*How to complete this task:* Please return the records below exactly as they stand, with the pictures removed.
Segment Start: Material for this exercise
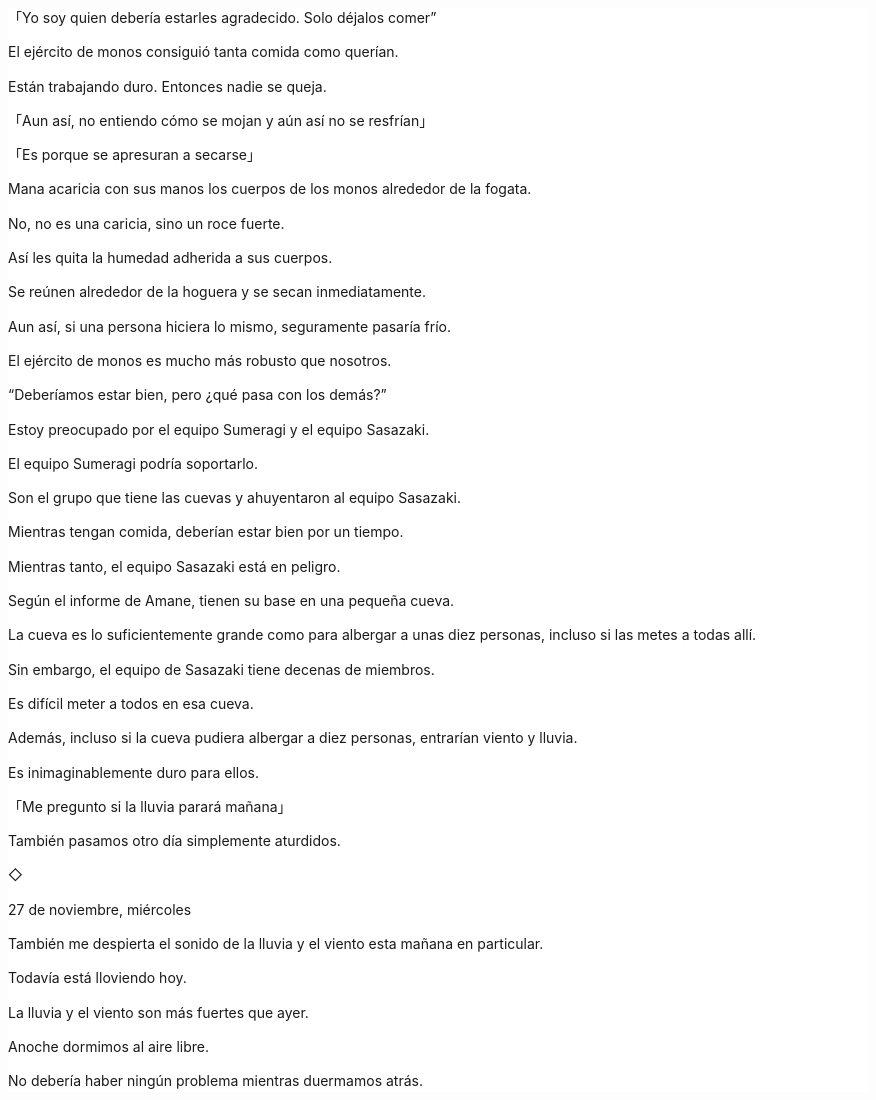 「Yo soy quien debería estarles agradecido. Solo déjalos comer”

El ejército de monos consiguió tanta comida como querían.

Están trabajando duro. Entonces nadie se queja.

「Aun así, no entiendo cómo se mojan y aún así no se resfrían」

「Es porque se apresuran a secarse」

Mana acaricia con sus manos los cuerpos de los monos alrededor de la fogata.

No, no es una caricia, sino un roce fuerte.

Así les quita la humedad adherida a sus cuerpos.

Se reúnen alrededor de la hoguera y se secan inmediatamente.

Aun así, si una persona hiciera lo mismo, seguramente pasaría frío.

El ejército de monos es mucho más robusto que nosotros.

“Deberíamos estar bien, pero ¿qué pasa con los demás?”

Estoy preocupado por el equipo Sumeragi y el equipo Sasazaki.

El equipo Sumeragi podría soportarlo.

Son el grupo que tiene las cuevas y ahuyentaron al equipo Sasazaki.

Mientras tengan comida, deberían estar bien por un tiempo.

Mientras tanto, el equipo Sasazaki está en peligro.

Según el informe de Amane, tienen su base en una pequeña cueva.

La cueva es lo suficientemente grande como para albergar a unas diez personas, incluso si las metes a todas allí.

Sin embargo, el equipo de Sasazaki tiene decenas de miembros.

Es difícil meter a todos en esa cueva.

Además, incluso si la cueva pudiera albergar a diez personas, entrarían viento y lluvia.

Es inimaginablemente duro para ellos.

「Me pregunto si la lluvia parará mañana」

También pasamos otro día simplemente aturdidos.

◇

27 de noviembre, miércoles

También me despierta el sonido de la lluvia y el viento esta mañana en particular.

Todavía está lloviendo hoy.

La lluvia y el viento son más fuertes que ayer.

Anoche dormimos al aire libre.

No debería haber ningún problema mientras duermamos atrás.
Segment End: Material for this exercise
*Answer to the exercise:*
 「Yo soy quien debería estarles agradecido. Solo déjalos comer”

El ejército de monos consiguió tanta comida como querían.

Están trabajando duro. Entonces nadie se queja.

「Aun así, no entiendo cómo se mojan y aún así no se resfrían」

「Es porque se apresuran a secarse」

Mana acaricia con sus manos los cuerpos de los monos alrededor de la fogata.

No, no es una caricia, sino un roce fuerte.

Así les quita la humedad adherida a sus cuerpos.

Se reúnen alrededor de la hoguera y se secan inmediatamente.

Aun así, si una persona hiciera lo mismo, seguramente pasaría frío.

El ejército de monos es mucho más robusto que nosotros.

“Deberíamos estar bien, pero ¿qué pasa con los demás?”

Estoy preocupado por el equipo Sumeragi y el equipo Sasazaki.

El equipo Sumeragi podría soportarlo.

Son el grupo que tiene las cuevas y ahuyentaron al equipo Sasazaki.

Mientras tengan comida, deberían estar bien por un tiempo.

Mientras tanto, el equipo Sasazaki está en peligro.

Según el informe de Amane, tienen su base en una pequeña cueva.

La cueva es lo suficientemente grande como para albergar a unas diez personas, incluso si las metes a todas allí.

Sin embargo, el equipo de Sasazaki tiene decenas de miembros.

Es difícil meter a todos en esa cueva.

Además, incluso si la cueva pudiera albergar a diez personas, entrarían viento y lluvia.

Es inimaginablemente duro para ellos.

「Me pregunto si la lluvia parará mañana」

También pasamos otro día simplemente aturdidos.

◇

27 de noviembre, miércoles

También me despierta el sonido de la lluvia y el viento esta mañana en particular.

Todavía está lloviendo hoy.

La lluvia y el viento son más fuertes que ayer.

Anoche dormimos al aire libre.

No debería haber ningún problema mientras duermamos atrás.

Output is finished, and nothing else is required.